Protokoll der Sitzung vom 22.02.2011

Ich möchte nur ein Beispiel nennen, das in diesem Zusammenhang sehr wichtig ist, aber über das viel zu wenig gesprochen und berichtet wird, nämlich die Berücksichtigung von Erziehungszeiten als Dienstzeit.

(Beifall der Abgeordneten Ingrid Heckner (CSU))

Wir haben bis 2008 gerade mal zwölf Monate Erziehungszeit als Dienstzeit anerkannt. Dann haben wir es erhöht auf 24 Monate, und seit dem 1. Januar 2011 haben wir im Leistungslaufbahngesetz 36 Monate Erziehungszeit als Dienstzeit berücksichtigt, drei Jahre Kindererziehung, die bei der Beförderung angerechnet werden. Das ist doch eine beispielhafte Frauenförderung in der Karriere. Das ist hervorragende Mütter- und auch Väterförderung.

(Beifall bei Abgeordneten der CSU und des Ab- geordneten Prof. Dr. Georg Barfuß (FDP))

Die aktuellen Zahlen, meine Damen und Herren, geben uns recht. Der Frauenanteil in der Verwaltung ist stetig gestiegen. Er liegt bei 55,8 % in der öffentlichen Verwaltung insgesamt, im Staatsdienst bei genau 50 %. Damit ist der öffentliche Dienst ein hochattraktiver Arbeitgeber, auch und gerade für Frauen.

Die Karriereparität - ich habe es angesprochen - ist noch nicht erreicht. Der Frauenanteil liegt im früheren

höheren Dienst, in der jetzigen vierten Qualifikationsebene, bei 38 % nach genau 30 % im Jahr 2003. Das heißt, wir haben zwar deutlich aufgeholt, aber von den 50 % sind wir noch entfernt. Die Tendenz ist aber stetig steigend.

Damit komme ich zu der wichtigen Schlussfolgerung: Die Zukunft ist weiblich. Die Zukunft gehört auch in den Führungspositionen des öffentlichen Dienstes in Bayern den Frauen.

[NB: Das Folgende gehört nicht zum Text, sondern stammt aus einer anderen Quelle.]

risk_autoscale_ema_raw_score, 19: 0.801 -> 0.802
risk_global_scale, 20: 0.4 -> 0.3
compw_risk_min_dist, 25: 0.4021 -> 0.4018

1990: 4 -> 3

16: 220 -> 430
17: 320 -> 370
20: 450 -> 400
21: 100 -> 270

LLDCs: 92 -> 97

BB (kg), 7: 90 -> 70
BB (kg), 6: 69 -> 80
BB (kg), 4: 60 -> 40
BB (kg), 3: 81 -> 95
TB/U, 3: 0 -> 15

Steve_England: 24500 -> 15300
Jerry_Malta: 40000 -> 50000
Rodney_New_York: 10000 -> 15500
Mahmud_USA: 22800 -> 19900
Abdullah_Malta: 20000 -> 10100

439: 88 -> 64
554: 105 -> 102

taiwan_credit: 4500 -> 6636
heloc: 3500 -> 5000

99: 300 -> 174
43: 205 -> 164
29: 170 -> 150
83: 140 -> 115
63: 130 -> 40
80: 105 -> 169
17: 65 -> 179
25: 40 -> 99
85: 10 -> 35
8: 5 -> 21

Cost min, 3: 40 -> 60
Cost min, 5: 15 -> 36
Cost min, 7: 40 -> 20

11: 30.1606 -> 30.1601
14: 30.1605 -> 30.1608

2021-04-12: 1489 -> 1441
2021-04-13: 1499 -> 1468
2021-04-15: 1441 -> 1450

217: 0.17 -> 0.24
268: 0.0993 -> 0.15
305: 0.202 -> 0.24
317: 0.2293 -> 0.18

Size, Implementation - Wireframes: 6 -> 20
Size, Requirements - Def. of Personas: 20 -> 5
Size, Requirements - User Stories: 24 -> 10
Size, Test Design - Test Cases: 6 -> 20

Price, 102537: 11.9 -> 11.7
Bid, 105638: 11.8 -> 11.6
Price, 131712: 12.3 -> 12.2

Ich kann Ihnen auch sagen, was mich da so sicher macht und warum das so ist: Die Frauen sind es, die in der Schule und auch im Studium die besseren Noten haben.

(Johanna Werner-Muggendorfer (SPD): Die mehreren und die besseren!)

Sie sind es auch, die in jüngeren Jahren in Führungspositionen gelangen. Sie müssen sich immer vor Augen halten, Frau Dr. Strohmayr, Sie können nicht einfach einen Schalter umlegen und sämtliche Männer, die jetzt in Führungspositionen sind, einfach herauskehren und durch Frauen ersetzen. Das geht nicht.

(Beifall der Abgeordneten Ingrid Heckner (CSU))

Führungspositionen werden nicht jedes Jahr neu vergeben. Sie sind lange und kontinuierlich anvertraut. Deswegen sind die Steigerungsraten auch sehr beachtlich. Die Zahl der Frauen in Führungspositionen steigt. Das ist ganz normal und logisch. Die Entwicklung ist auf dem richtigen Weg, ich habe es gesagt.

Sie haben gesagt, es gibt nur 6,7 % Damen in B 9. Als ich vor zwölf Jahren in der Staatsverwaltung angefangen habe, da gab es keine einzige Frau in B 9. Das belegt, dass diese Zahlen steigen. Ich habe es an dieser Stelle schon oft genannt, welche Zahlen es gibt, zum Beispiel im Sozialministerium inzwischen vier Abteilungsleiterinnen bei neun Abteilungen. Die Berliner und die Brüsseler Behörden des Freistaats sind in Frauenhand. Und, Frau Dr. Strohmayr, eine Lohnlücke, eine Gehaltsdifferenz, wie Sie sie dargestellt haben, gibt es in der öffentlichen Verwaltung zwischen Männern und Frauen ebenfalls nicht. Das Lohnniveau ist identisch.

Jetzt möchte ich auf Ihre Anträge im Einzelnen eingehen. Zum Antrag "Einhaltung des Gleichstellungsgesetzes sicherstellen": Sicherzustellen, dass ein Gesetz eingehalten wird, ist eine sehr dünne Aussage. Das ist eigentlich eine Selbstverständlichkeit.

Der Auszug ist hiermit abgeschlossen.